Le souhait de Franck BARDOU est de
porter le verbe occitan dans le monde comme le fait Aurélia
LASSAQUE.
C'est le livre
"L'arbre à miel" qui est retenu pour l'émission. Lecture d'extraits dans
les deux langues : occitan - français.
Cette poésie
alchimique le révèle dans sa posture la plus intime et par conséquent
universelle. Habitué à considérer le haut comme le bas et réciproquement,
et à résoudre l'antagonisme apparent des contraires, Franck BARDOU se
déclare optimiste dans l'esprit et pessimiste à la manière de Michel
HOUELLEBECQ.
Mais
"l'illumination" est une vérité si elle se construit par l'esprit. Et le
langage n'est que le réceptacle de ce qui n'a pas de nom. "Je suis un
intuitif, je pense par image, dit-il, je suis l'héritier d'Hermès le
Trismégiste."
Lecture de textes
de "L'arbre à miel".
De ce livre dédié
à l'amour, thème majeur chez ce poète qui perpétue la tradition des
troubadours, nous pouvons lire que : "Tous les grands amoureux, mozarabes
et troubadours, mystiques d’Orient et d’Occident, n’ont-ils pas évoqué
l’amour comme un feu dévorant ? L’Amour ici encore, en Tradition vivante,
danse comme une flamme. Mais c’est du four d’un poète alchimiste qu’il
lance ses incendies. Le sentiment, d’abord tout en tension et en désir
obscurs, se mue en plaisir lumineux, aussi fugace que miraculeux. Avant de
se déchirer entre la finitude de ce monde et l’orée d’horizons invisibles
que seule une joie sans cause permet de percevoir.
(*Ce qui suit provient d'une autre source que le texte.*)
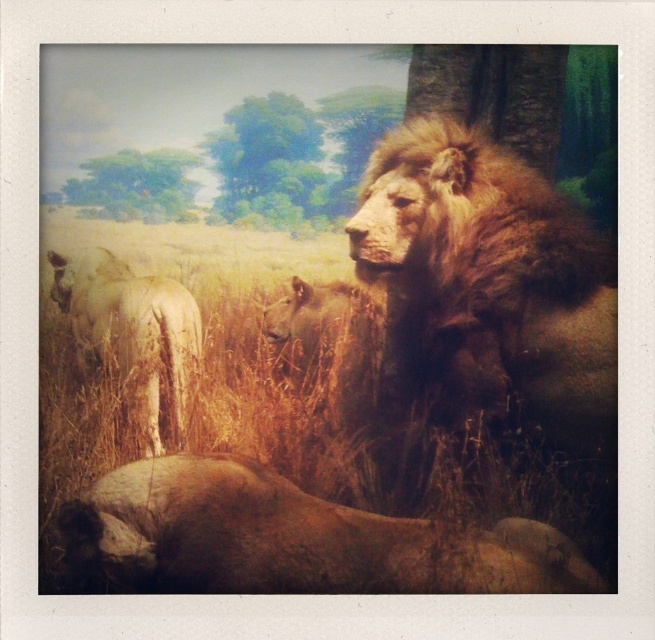
Does brown grass at center appear under brown furry lion at right?

Correct, brown grass at center is located below brown furry lion at right.

Is brown grass at center bigger than brown furry lion at right?

Indeed, brown grass at center has a larger size compared to brown furry lion at right.

Who is more forward, (124, 394) or (557, 381)?

Point (557, 381) is more forward.

Find the location of a particular element. The image size is (655, 640). brown grass at center is located at coordinates (246, 433).

Is brown furry lion at right behind brown fur lion at lower center?

Yes, brown furry lion at right is further from the viewer.

Is brown furry lion at right wider than brown fur lion at lower center?

Incorrect, brown furry lion at right's width does not surpass brown fur lion at lower center's.

Between point (360, 266) and point (396, 579), which one is positioned behind?

Point (360, 266)

The height and width of the screenshot is (640, 655). I want to click on brown furry lion at right, so click(x=489, y=284).

Is brown furry lion at right above brown textured lion at left?

Yes, brown furry lion at right is above brown textured lion at left.

Does brown furry lion at right come behind brown textured lion at left?

No, it is in front of brown textured lion at left.

The image size is (655, 640). I want to click on brown furry lion at right, so click(489, 284).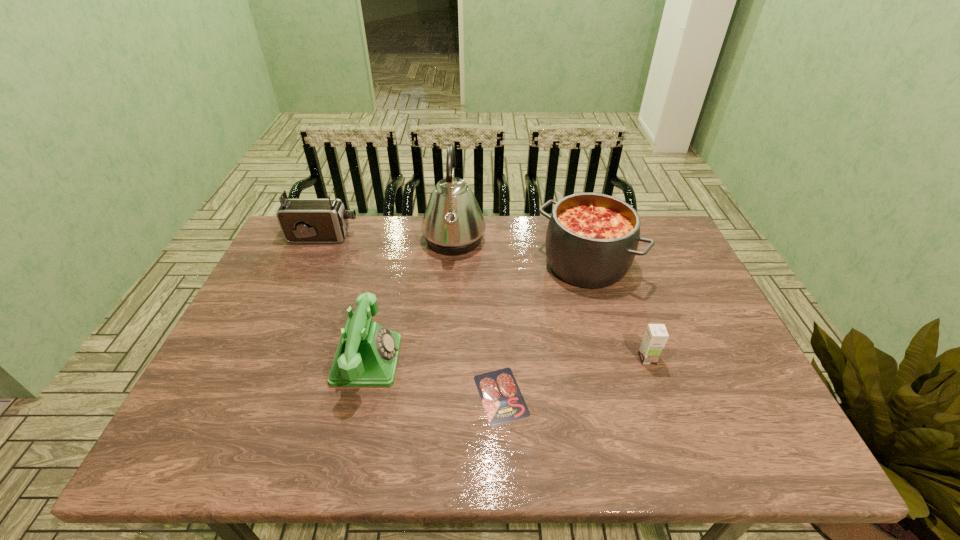
You are a GUI agent. You are given a task and a screenshot of the screen. Output one action in this format:
    pyautogui.click(x=<x>, y=<y>)
    Task: Click on the vacant space at the left edge
    The image size is (960, 540).
    Given the screenshot: What is the action you would take?
    pyautogui.click(x=254, y=322)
Comme un feu qui, sans
bois, continue de brûler à travers les tristesses du fatidique… Le texte
original occitan est accompagné de sa version française."
*
L'arbre à miel
Il allait, pressé au cœur
par l'amour qui l'enivrait,
Mais en chemin la
Licorne le croise et veut le détruire.
Pour n'être pas
dévoré, l'homme court et fuit ce monstre.
Hélas ! En un
gouffre il tombe mais s'agrippe à quelque branche.
Tout au fond de
cet abîme, un dragon de feu l'attend.
Au pied de l'arbre
deux rats noirs et blancs rongent racines.
Le pin déjà s'est
penché quand, sur la branche où pend l'homme,
quatre serpents
venimeux s'emmêlent en voulant le mordre.
Peu lui chaut ! Un
peu de miel dégoutte d'une autre branche.
A cause de sa
douceur, l'homme oublierait son malheur.
Il est si bon, ce
trait d'or ! Son amie doit y goûter.
Il commence à en
cracher sur les rats qui s'en disputent.
Les serpents en
ont mangé : chacun en veut pour lui seul.
Ils sont si âpres
à la lutte qu'ils en oublient bientôt l'homme.
Lui, descend au
pied du tronc. Dans sa main, il prend trois gouttes.
Coup de pied, et
l'arbre tombe qui du dragon fend le crâne.
Quand l'homme a pu
remonter, la Licorne, en haut, l'attend.
Or, l'amoureux
tend sa main : la bête mange le miel,
puis elle en veut
davantage et plonge enfin dans le gouffre.
De miel, l'homme
n'a plus goutte, mais rejoint sa bien-aimée.
* Les paroles
se sont perdues.
C'est en vain que
j'écris ton nom
sur les murs de la
nuit tombée.
Car vrai mot ni
vrai son
ni vrai vers
d'aucune chanson
ne dira jamais
vérité
aussi bien qu'un
oiseau des près
ivre d'amour.
Le ciel se tait
d'âpre saison et
de vent fou.
Mais t'aimer m'est
toujours aussi bon.
*
Mère, ma douce
mer, et toi,
vent fringant,
paternel, qui avez fait jaillir
il y a longtemps
mon désir de pur néant vers l'Être
laissez-moi boire
comme voile
d'autres ondes et
d'autres vents,
car je m'en vais
oiseau de foudre et de plaisir
vers celle qui
répond à l'amour par l'amour,
jusqu'à toucher sa
peau d'azur.
*
La femme aimée ne
m'est qu'absence
comme blond
feuillage au décembre
d'une nuit
toujours plus pesante.
*
Franck BARDOU un
des auteurs occitans qui marqueront le siècle, est à lire. Par tous, grâce
à la traduction française du texte réalisée par l'auteur lui-même. A lire
absolument celui qui proclame que "sans amour ni repère, nous sommes tous
des exilés. Sans amour, ce n'est plus un chemin, c'est une tombe ouverte."